前回のnote「不登校の親の受容過程」を背景に、
数回にわたって、長男が不登校をした時の私の経験を書いてみます。
長男の不登校に直面した当初は、さまざまな感情が入り混じっていましたが特に「怒り」にまみれて苦しかったですが、その時の「怒り」の感情にどのように対応したかも書きました。


無視してきた「怒り」


自分ではどうしようもない程の「怒り」を感じた経験って誰しも、人生を振り返ると、一度や二度はあるでしょうか?

私は、多分、幼い頃にはたくさんあったように思います。
幼い自分には、自分の感情にもその感情を経験するきっかけとなった事情にも、どうしようもできないと感じた経験があって、、、
怒りを感じる事そのものが苦しくて、だんだんと無意識に「怒り」を無視するようにして生きて来たなぁと思っています。

「怒り」を無視すると、怒らなくてもいいし、感情もたかぶらない。。。

でも、その代わりに
自分は何が好きで、何が嫌いで、何をしたくて、何をしたくないのか・・・

次第に、いろんな感覚までもを鈍感にして、生きる歓びや楽しみも薄れて来て、、、
自分にとっての幸せが何なのかも、分からないようになっていたのが、20代前半の私でした。

それでも、みんなの幸せを大切に思って生きているのに自分の幸せさえままならない事に憤りを感じながらも、自分の人生を諦めたくない一心で学びの場を求めていた20代後半に、ある出逢いをした事をきっかけに、少しずつですが、いろんな気持ちも感情も、好きや嫌いの感覚も取り戻して行きました。

それから、30歳を過ぎて結婚し、子どもを3人授かって、幸せな目まぐるしい毎日を過ごしていた45歳の頃、長男が学校に行かなくなりました。

------------------------------------------------------------

→ **取り組む課題**
• a. 抜粋した文章によると、長男が学校に行かなくなったのは筆者が何歳の頃ですか。
• b. 次の(i)〜(iii)が抜粋した文章の内容と合っているかを、それぞれ「はい」か「いいえ」で答え、根拠となる文章中の語句をそのまま引用してください。(i) 筆者は30歳を過ぎてから結婚した。(ii) 筆者には子どもが2人いる。(iii) 20代前半の筆者は、自分にとっての幸せが何なのかが分かっていた。
• c. 抜粋した文章のうち、「前回のnote「不登校の親の受容過程」を背景に、」を含む語句で始まり「一度や二度はあるでしょうか?」で終わる部分を、一字一句違えずに書き写してください。

→ **提供資料**
------------------------------------------------------------

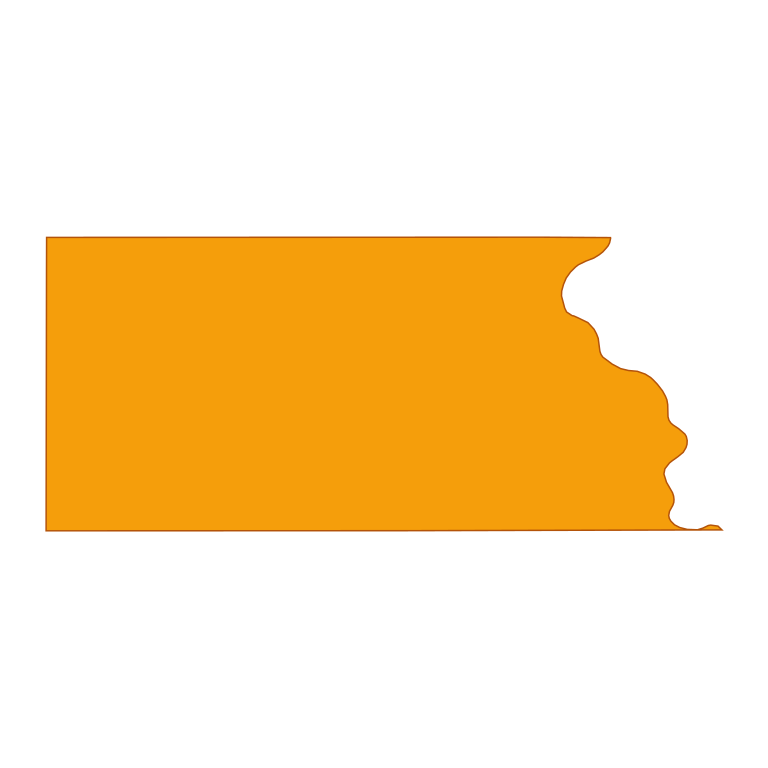 outline of Otoe, Nebraska, United States of America
{"feature_id": "52423323B62260042074042", "entity_name": "Otoe", "entity_type": "district", "adm_level": 2, "iso_a3": "USA", "parent_name": "United States of America", "parent_adm1": "Nebraska", "projection": "natural_earth1", "projection_center": [-95.833, 40.654], "detail": "fine", "context": "isolated", "style": "filled", "palette": "amber", "viewbox_px": 768, "rotation_deg": 0, "n_neighbors": 0, "source": "geoboundaries", "source_scale": "gbopen_adm2", "svg_char_len": 1113}
<svg xmlns="http://www.w3.org/2000/svg" viewBox="0 0 768 768"><path d="M401.7,530.7L721.9,529.9L718.0,526.1L710.7,525.1L708.3,525.5L702.9,528.1L697.5,529.8L687.2,529.4L679.7,527.5L674.5,524.8L670.9,521.2L669.3,518.4L668.7,515.5L669.5,511.3L672.8,505.3L673.8,502.4L674.0,499.6L673.6,496.1L672.5,492.7L666.5,482.3L663.9,474.0L664.9,468.8L669.4,463.0L672.0,460.9L678.0,456.6L683.2,452.3L686.0,447.6L687.0,444.3L687.2,440.5L686.3,436.5L684.9,434.1L678.8,428.8L673.1,425.0L670.9,423.1L669.0,420.3L668.0,416.8L667.7,404.6L666.9,399.9L665.5,396.4L662.5,390.9L657.4,384.3L653.2,379.9L650.6,377.5L645.2,374.1L637.3,371.3L628.5,370.5L620.6,368.6L613.5,364.8L612.3,364.2L602.8,357.1L601.0,354.4L599.9,351.3L598.2,338.3L596.5,333.9L594.0,329.2L588.0,322.7L578.0,317.8L573.7,315.9L572.2,315.7L566.6,312.0L564.7,308.1L561.5,296.0L561.7,291.0L563.5,284.4L566.2,278.0L570.4,272.1L575.5,267.0L578.5,264.7L585.9,261.1L593.9,258.0L599.4,254.6L602.8,251.9L606.3,248.0L608.1,245.8L609.6,242.8L610.6,238.4L610.5,237.6L541.1,237.2L46.6,237.4L46.5,270.0L46.1,530.8L401.7,530.7Z" fill="#f59e0b" stroke="#b45309" stroke-width="1.5"/></svg>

------------------------------------------------------------

→ **課題の解答**
• a. 45歳の頃です。

• b.
(i) はい。「30歳を過ぎて結婚し」
(ii) いいえ。「子どもを3人授かって」
(iii) いいえ。「自分にとっての幸せが何なのかも、分からないようになっていたのが、20代前半の私でした。」

• c.
前回のnote「不登校の親の受容過程」を背景に、
数回にわたって、長男が不登校をした時の私の経験を書いてみます。
長男の不登校に直面した当初は、さまざまな感情が入り混じっていましたが特に「怒り」にまみれて苦しかったですが、その時の「怒り」の感情にどのように対応したかも書きました。


無視してきた「怒り」


自分ではどうしようもない程の「怒り」を感じた経験って誰しも、人生を振り返ると、一度や二度はあるでしょうか?